Foi com a chegada de Claure que o Bolívar emergiu guiado por um projeto para colocá-lo como uma das forças do continente. É um projeto de futebol, mas também é um projeto para inspirar o país e mostrar que é possível superar as questões de autoestima e ser protagonista além dos Andes.
Loayza e Claure criaram, lá em 2008, a Baisa, Bolívar Administración, Inversiones y Servicios Asociados, transformando o clube em empresa. Até 2019, quando Loayza passou o cargo de presidente para Claure, foram nove títulos nacionais e uma semifinal de Libertadores, em 2014. Quando assumiu a cadeira, Claure traçou o Plan Centenário, uma espécie de mantra do clube. Neste plano estratégico foram estabelecidas metas a serem cumpridas até 2025. Ei-las:
- Ser campeão da Sul-Americana ou finalista da Libertadores;
- Inaugurar um centro de alto rendimento em La Paz;
- Inaugurar um centro de rendimento para a base em Santa Cruz de la Sierra;
- Inaugurar um estádio próprio, com o DNA do clube;
- Ganhar um título por ano.
Todo esse projeto veio com a certificação de um parceiro de peso. Claure foi a Manchester e fechou uma aliança com o City Group, a maior holding de futebol do mundo, com 12 clubes em seu portfólio. O empresário iniciou sua relação com os xeques de Abu Dhabi quando se tornou dono de ações do Girona, o time espanhol do City Group, em agosto de 2020. O novo negócio foi um dos motivos que fizeram com que vendesse, para Beckham e os irmãos Mas, sua fatia do Inter Miami.
O Bolívar, é bom frisar, não é um clube do Abu Dhabi Group. A relação se dá da seguinte forma: o City assessora e empresta com seu conhecimento em projetos, como o estádio, o CT e processos de gestão, e ganha em troca o privilégio de ser o primeiro destino das joias reveladas pelo Bolívar.

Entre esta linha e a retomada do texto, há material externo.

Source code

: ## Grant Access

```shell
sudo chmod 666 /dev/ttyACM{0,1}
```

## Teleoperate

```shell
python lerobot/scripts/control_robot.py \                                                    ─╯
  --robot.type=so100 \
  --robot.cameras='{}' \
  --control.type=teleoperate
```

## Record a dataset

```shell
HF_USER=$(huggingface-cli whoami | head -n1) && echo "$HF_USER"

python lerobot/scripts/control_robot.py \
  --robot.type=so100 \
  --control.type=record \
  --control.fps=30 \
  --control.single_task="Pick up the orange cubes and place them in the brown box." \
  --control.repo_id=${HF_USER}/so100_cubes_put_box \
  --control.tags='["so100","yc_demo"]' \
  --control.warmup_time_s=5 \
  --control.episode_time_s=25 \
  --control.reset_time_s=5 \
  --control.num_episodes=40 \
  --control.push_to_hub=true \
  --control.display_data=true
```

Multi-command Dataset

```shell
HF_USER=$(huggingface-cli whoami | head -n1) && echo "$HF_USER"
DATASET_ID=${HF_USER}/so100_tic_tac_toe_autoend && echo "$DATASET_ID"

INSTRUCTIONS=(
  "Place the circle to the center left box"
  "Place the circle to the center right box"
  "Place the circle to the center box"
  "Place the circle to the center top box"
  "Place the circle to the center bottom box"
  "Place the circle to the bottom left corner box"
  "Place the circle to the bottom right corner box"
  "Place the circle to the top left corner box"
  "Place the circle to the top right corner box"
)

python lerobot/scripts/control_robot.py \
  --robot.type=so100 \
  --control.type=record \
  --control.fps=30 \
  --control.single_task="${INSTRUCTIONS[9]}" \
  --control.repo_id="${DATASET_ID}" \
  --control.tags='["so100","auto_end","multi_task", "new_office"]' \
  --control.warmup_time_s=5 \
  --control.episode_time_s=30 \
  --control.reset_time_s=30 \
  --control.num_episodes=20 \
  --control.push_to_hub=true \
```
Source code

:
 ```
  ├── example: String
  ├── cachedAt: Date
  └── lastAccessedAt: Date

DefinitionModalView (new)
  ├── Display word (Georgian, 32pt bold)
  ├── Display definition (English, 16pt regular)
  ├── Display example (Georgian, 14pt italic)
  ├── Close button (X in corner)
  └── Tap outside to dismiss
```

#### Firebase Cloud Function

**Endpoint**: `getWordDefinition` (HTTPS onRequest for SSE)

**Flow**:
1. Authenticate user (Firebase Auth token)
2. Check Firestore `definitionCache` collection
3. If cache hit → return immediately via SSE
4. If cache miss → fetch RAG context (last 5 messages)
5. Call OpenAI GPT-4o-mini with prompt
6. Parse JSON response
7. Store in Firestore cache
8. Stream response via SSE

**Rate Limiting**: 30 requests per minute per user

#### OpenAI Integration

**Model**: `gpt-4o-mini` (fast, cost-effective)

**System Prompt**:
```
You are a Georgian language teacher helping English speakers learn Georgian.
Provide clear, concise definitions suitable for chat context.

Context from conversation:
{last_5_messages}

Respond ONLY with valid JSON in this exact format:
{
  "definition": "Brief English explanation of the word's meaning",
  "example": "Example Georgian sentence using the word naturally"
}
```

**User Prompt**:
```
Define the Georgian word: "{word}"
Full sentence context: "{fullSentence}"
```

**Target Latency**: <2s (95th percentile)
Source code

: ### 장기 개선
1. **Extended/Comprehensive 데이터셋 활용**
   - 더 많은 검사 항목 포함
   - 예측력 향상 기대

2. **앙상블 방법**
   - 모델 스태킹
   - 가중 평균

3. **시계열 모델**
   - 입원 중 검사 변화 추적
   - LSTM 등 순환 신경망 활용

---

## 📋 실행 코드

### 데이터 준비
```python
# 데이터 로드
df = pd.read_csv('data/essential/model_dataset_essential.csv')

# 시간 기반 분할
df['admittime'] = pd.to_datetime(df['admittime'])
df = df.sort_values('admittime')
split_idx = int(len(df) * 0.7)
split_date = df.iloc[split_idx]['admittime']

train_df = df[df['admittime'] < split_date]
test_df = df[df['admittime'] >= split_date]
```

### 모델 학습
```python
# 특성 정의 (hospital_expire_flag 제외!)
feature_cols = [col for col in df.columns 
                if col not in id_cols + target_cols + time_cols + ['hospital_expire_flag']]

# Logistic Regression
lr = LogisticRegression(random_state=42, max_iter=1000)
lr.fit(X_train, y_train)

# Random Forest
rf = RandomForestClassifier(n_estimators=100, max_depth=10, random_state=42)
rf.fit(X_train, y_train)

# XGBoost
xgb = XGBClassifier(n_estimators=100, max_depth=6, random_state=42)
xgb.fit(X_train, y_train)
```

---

Agora mesmo, duas promessas foram emprestadas ao Bahia. Yeferson Mamani e Diego Arroyo ficarão seis meses no sub-20, em Salvador, vindos de uma temporada no Girona.
Para o Bolívar, a parceria teve como fruto, por exemplo, o assessoramento do City Group na construção e equipagem do recém inaugurado CT numa área de 7,8 hectares no sul de La Paz. Ao todo, foram gastos US$ 8 milhões. O projeto é semelhante ao do CT do Manchester City. O estádio para 20 mil pessoas, cujas obras se iniciaram no dia 1º, tem projeto desenhado pela L35, a mesma empresa que toca a modernização do Santiago Bernabéu. A inauguração está prevista para abril de 2025, e o custo será de US$ 45 milhões.
O CT da base erguido em Santa Cruz de la Sierra é a quinta academia do City no mundo. O projeto foi todo desenvolvido em Manchester. A escolha por colocá-lo ao nível do mar tem uma explicação fisiológica: a estatura média é maior em relação a de quem nasce na altitude. Claure estabeleceu uma rede de olheiros que cobre toda a Bolívia. O plano dele é abastecer a seleção de jogadores e, com essa visibilidade, vendê-los no Exterior. Primeiro, eles serão levados a Santa Cruz de la Sierra, onde contarão com toda a estrutura, além de aulas de inglês e trabalho de neurociências.
A venda de atletas é o caminho para alcançar outra meta estabelecida no Plan Centenário, de triplicar a receita anual, saltando-a de US$ 6 milhões para US$ 18 milhões anuais. São números tímidos perto do que se vê aqui no Brasil. O Inter, por exemplo, tem faturamento de R$ 491 milhões para 2023. Na conversão, pouco mais de US$ 100 milhões. Ou seja, cinco vezes mais do que a meta ousada do Bolivar. Porém, é bom ficar atento. Esse mesmo Bolivar, até alguns anos, era figurante na Libertadores. Com projeto e gestão profissional, mostrou que também pode viver longe da montanha.